Excerpted passage:
Henan Travelogue | Luoyang (Part 1)

Henan Travelogue | Luoyang (Part 1)

📍 Luoyang · 👁 1 reads · ❤️ 60 likes

Arrival always happens at four in the afternoon. As the sun was about to set, I walked out of the train station. The peonies of Luoyang withered in my heart, and Luoyang shovels stood before my eyes. The road in front of the station was under construction, rows of iron fences cutting the street into narrow, inconvenient lanes. Black-car drivers and hotel owners came up to ask, "Where are you going? Need a room?" Some even asked, "Want a young lady? A pretty one." Waves of these people appeared before me, and I shook my head all the way, like a rattle drum, walking and shouting: "No, not going, I have a place to stay."

My newly bought white suitcase was dragged along, and I regretted in my heart why I had bought a white one—was I afraid it wouldn't get dirty? At the taxi pickup point outside the station, taxis lined up one after another, entering the designated lane, while anxious passengers stood in line waiting. I dragged my suitcase past them. At the bus stop, some people craned their necks looking for their bus, others searched the signboards for the bus to their destination. The dense crowd made the road inconvenient; I dragged my suitcase past them.

I followed my phone navigation to find the hostel I had booked earlier online, which was near the train station. The next leg of the trip was scheduled for a little past six in the morning, so it was convenient for catching the bus. Although I had navigation, I still took some detours. The roads in front of the station were complicated, with heavy traffic and construction everywhere, turning simple streets into a maze-like exploration. At a T-junction, the construction had disabled the traffic lights, and traffic was regulated by a simple temporary signal in the center of the road. Going against traffic, I waited for the green light, then crossed straight through the intersection under the gaze of a left-turning truck's headlights, then turned left. Continuing straight for a few hundred meters, I turned into a small street. On the main road, there were already several hostels. Turning into the small street, it was like another commercial scene—hostels lined up one after another, various restaurants interspersed with small shops and supermarkets, and in crowded spacious areas, carts sold snacks.

Although the road wasn't long, I followed the navigation to the marked location. But when I looked up, all I saw were hostels, and I couldn't find the one I had booked. It seemed every door had a hostel sign. After dragging my white suitcase around searching, I gave up and called the hostel. A woman's voice answered on the other end. Following her directions, I finally found her hostel, and all the dust of the journey was scattered under the twilight of Luoyang.

Galloping through the streets of Luoyang, can one recall the glorious days of the Wu Zhou period when horses galloped through Luoyang city and peonies bloomed at night in the Purple Micro Palace? Of course not. Horses are no longer a means of transportation, the season for peony blossoms has long passed or not yet arrived, and Wu Zetian has been lying in the Qianling Mausoleum in Shaanxi for over 1,300 years. Today's Luoyang is a different scene altogether.

Data for review:

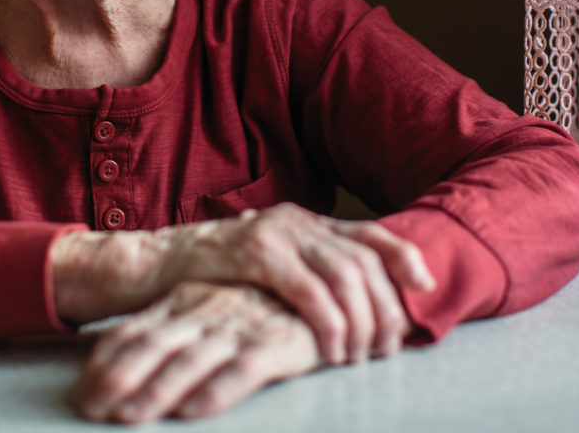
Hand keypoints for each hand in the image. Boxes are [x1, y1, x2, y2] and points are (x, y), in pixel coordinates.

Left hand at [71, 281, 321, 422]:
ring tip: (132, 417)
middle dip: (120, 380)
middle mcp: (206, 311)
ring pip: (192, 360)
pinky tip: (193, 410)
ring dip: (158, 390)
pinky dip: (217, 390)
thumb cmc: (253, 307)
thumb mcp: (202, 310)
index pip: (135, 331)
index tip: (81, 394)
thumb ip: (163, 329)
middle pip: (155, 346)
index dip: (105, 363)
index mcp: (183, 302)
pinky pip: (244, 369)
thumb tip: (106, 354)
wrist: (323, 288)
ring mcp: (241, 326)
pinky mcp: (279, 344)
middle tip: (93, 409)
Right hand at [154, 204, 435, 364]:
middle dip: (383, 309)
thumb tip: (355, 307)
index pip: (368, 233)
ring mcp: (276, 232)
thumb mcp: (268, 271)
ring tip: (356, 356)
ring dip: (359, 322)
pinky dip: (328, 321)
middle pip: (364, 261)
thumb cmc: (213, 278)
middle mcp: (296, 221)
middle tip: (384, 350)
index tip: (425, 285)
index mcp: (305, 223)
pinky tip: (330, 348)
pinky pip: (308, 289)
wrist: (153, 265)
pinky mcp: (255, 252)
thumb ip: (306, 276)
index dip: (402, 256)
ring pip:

Work request 1:
Decide whether each statement below agrees with the Luoyang travelogue. Answer yes or no for each, and quote the words that settle it.
(a) The hostel the narrator booked was near the train station.
(b) The narrator's newly bought suitcase was black.
(c) A man answered when the narrator phoned the hostel.
Work request 2:
Answer these questions from the Luoyang travelogue.
(a) At what time of day does arrival always happen?
(b) When was the next leg of the trip scheduled?
(c) Where has Wu Zetian been lying, and for how long?
Work request 3: Carry the Luoyang travelogue forward with the next part, starting right after "Today's Luoyang is a different scene altogether."

Your response 1:
(a) Yes: "which was near the train station"
(b) No: "My newly bought white suitcase was dragged along"
(c) No: "A woman's voice answered on the other end."

Your response 2:
(a) At four in the afternoon.
(b) A little past six in the morning.
(c) In the Qianling Mausoleum in Shaanxi, for over 1,300 years.

Your response 3:
Luoyang, the ancient capital of thirteen dynasties—one shovel strike might disturb who knows whom. In such a historically famous city, archaeological excavations and infrastructure construction go hand in hand. Every now and then, news breaks about ancient tombs unearthed during subway construction. Although it's often treated as a talking point or curiosity, people have become accustomed to the rhythm of developing while excavating. But every shovel of soil reminds you that these are the dust of history. So many people's achievements and failures are buried beneath this city, while those above continue to write new history for it.

Perhaps it was the first day of the trip, filled with excitement and anticipation for the days ahead. The longer I was cooped up in the train carriage, the wilder I felt galloping freely through Luoyang's streets. The weather felt especially refreshing—I could hardly resist jumping three times on a shared e-bike. The streets of Luoyang were lined with shared bikes and e-bikes, making rental and travel convenient. Several streets and roads interweave to cover the main attractions in the urban areas. For attractions outside the city, one needs to take a bus—that's for the following days. Right now, I just wanted to see more of this ancient city's present: the evening, the pedestrians, the lively atmosphere.

The sun was about to set, and Luoyang's night was approaching. I weaved through the dimming streets toward one of Luoyang's old streets, about three kilometers from my hostel. This old street starts at the ancient city gate "Lijing Gate" and is a cultural thoroughfare, also a night market food street. Every city has a cultural old street transformed into a food street. Even if there isn't an ancient street, they will create one to evoke the ancient charm of a bustling night market.

Luoyang's traffic wasn't great. People rode e-bikes recklessly, running red lights. It was rush hour, and every intersection showed me the fierce army of e-bikes. As long as they weren't hit by cars, people heading home from work, school, or rushing somewhere gathered at intersections, then dispersed on the other side. Different people gathered at the next intersection. One intersection was much wider than others, with a thick stone pillar in the middle supporting a large tripod cauldron—a symbol, needless to say, of Luoyang's ancient cultural pride.

When I arrived at Lijing Gate, it was completely dark. Luoyang's night scenery was relatively dim. Lijing Gate didn't have wall-washing lights shining all over it. On Lijing Gate, windows resembling office windows were lit on the left and right, combining with the bustling lights through the archway to form a face with two eyes and a mouth. Surrounding Lijing Gate was a narrow moat. The water and green pathways along the moat extended far around Lijing Gate, merging with the city in the distant darkness. Pedestrians on the bridge walked together. The closer I got to Lijing Gate, the more I felt a huge, dim mass looming before me. The night market lights behind the archway attracted the dark figures on the street to walk forward, sucked into the gate. Pedestrians coming out drifted past me like shadows. The night divided two worlds at this archway.

Passing through Lijing Gate, I entered a barbican, and the lighting immediately brightened. An empty square was surrounded by high walls on all sides. The sounds of portrait painters and vendors' speakers echoed in this enclosed space. Sandwiched between the external street and the internal night market world, this rectangular space had a sense of detachment, like a transit station to another world. No one stopped here—it was empty and devoid of anything.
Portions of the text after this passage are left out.